▶ WHAT THE TASK REQUIRES: Output every line of the records verbatim, from the first line through the line containing "coeﬃcients; the acting ali", both ends included.

::::::::::

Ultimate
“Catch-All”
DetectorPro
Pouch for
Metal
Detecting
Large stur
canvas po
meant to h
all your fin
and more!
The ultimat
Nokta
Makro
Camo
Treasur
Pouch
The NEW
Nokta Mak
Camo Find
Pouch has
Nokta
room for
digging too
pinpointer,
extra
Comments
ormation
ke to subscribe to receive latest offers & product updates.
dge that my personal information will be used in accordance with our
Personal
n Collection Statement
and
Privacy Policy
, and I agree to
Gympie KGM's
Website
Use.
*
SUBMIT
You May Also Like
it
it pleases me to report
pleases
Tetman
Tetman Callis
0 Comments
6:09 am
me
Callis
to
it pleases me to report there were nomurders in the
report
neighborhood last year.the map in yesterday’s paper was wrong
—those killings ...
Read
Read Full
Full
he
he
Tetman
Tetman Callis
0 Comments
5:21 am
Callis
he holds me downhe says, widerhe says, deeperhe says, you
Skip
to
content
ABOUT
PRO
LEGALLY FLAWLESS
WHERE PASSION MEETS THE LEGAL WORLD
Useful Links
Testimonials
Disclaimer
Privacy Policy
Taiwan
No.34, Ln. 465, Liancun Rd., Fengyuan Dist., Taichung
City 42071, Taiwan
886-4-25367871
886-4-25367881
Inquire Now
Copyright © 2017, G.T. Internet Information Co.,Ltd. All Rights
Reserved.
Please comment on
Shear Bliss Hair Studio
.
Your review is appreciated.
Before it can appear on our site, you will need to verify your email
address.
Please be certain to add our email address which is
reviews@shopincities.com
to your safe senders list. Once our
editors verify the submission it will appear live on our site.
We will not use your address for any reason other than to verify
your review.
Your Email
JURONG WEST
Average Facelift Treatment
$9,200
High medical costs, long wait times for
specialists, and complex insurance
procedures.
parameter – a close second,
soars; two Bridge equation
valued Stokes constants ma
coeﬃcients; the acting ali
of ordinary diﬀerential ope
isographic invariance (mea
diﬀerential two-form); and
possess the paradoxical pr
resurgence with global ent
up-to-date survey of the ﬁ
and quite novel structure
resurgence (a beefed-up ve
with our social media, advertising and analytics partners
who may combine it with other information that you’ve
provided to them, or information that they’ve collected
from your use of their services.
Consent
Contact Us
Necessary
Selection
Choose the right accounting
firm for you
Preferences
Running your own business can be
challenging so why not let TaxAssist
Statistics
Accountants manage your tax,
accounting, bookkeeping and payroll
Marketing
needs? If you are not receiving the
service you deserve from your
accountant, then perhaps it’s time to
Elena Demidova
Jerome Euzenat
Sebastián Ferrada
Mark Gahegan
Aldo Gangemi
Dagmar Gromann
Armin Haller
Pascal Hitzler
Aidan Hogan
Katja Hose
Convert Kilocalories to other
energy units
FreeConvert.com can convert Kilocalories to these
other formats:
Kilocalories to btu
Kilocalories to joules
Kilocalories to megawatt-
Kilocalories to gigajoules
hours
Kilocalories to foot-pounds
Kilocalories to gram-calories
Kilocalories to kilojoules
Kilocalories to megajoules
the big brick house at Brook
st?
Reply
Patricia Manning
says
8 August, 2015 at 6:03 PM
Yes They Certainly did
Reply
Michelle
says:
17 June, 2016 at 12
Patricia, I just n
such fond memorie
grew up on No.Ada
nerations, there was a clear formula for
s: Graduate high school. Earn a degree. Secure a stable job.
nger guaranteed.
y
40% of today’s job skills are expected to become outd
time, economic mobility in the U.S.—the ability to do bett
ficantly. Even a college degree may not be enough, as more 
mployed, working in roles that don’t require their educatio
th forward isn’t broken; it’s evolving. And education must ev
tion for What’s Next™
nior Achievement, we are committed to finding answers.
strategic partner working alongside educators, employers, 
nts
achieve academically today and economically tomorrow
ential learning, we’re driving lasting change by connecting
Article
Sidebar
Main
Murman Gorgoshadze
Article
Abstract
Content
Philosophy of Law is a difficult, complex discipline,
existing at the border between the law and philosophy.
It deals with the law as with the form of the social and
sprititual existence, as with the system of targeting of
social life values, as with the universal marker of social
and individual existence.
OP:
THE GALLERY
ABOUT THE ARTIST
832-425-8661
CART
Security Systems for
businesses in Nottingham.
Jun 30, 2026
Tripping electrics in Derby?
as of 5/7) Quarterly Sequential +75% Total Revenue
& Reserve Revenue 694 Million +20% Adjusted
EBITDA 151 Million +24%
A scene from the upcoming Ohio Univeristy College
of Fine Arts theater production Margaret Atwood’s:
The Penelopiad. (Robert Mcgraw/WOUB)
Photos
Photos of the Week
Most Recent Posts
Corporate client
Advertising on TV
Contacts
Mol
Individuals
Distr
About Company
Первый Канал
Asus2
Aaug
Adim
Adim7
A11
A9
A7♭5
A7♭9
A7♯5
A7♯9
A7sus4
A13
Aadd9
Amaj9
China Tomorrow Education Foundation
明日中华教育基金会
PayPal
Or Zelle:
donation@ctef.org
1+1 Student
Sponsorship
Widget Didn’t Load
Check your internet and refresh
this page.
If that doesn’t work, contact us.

::::::::::

▶ FINAL ANSWER:
Ultimate
“Catch-All”
DetectorPro
Pouch for
Metal
Detecting
Large stur
canvas po
meant to h
all your fin
and more!
The ultimat
Nokta
Makro
Camo
Treasur
Pouch
The NEW
Nokta Mak
Camo Find
Pouch has
Nokta
room for
digging too
pinpointer,
extra
Comments
ormation
ke to subscribe to receive latest offers & product updates.
dge that my personal information will be used in accordance with our
Personal
n Collection Statement
and
Privacy Policy
, and I agree to
Gympie KGM's
Website
Use.
*
SUBMIT
You May Also Like
it
it pleases me to report
pleases
Tetman
Tetman Callis
0 Comments
6:09 am
me
Callis
to
it pleases me to report there were nomurders in the
report
neighborhood last year.the map in yesterday’s paper was wrong
—those killings ...
Read
Read Full
Full
he
he
Tetman
Tetman Callis
0 Comments
5:21 am
Callis
he holds me downhe says, widerhe says, deeperhe says, you
Skip
to
content
ABOUT
PRO
LEGALLY FLAWLESS
WHERE PASSION MEETS THE LEGAL WORLD
Useful Links
Testimonials
Disclaimer
Privacy Policy
Taiwan
No.34, Ln. 465, Liancun Rd., Fengyuan Dist., Taichung
City 42071, Taiwan
886-4-25367871
886-4-25367881
Inquire Now
Copyright © 2017, G.T. Internet Information Co.,Ltd. All Rights
Reserved.
Please comment on
Shear Bliss Hair Studio
.
Your review is appreciated.
Before it can appear on our site, you will need to verify your email
address.
Please be certain to add our email address which is
reviews@shopincities.com
to your safe senders list. Once our
editors verify the submission it will appear live on our site.
We will not use your address for any reason other than to verify
your review.
Your Email
JURONG WEST
Average Facelift Treatment
$9,200
High medical costs, long wait times for
specialists, and complex insurance
procedures.
parameter – a close second,
soars; two Bridge equation
valued Stokes constants ma
coeﬃcients; the acting ali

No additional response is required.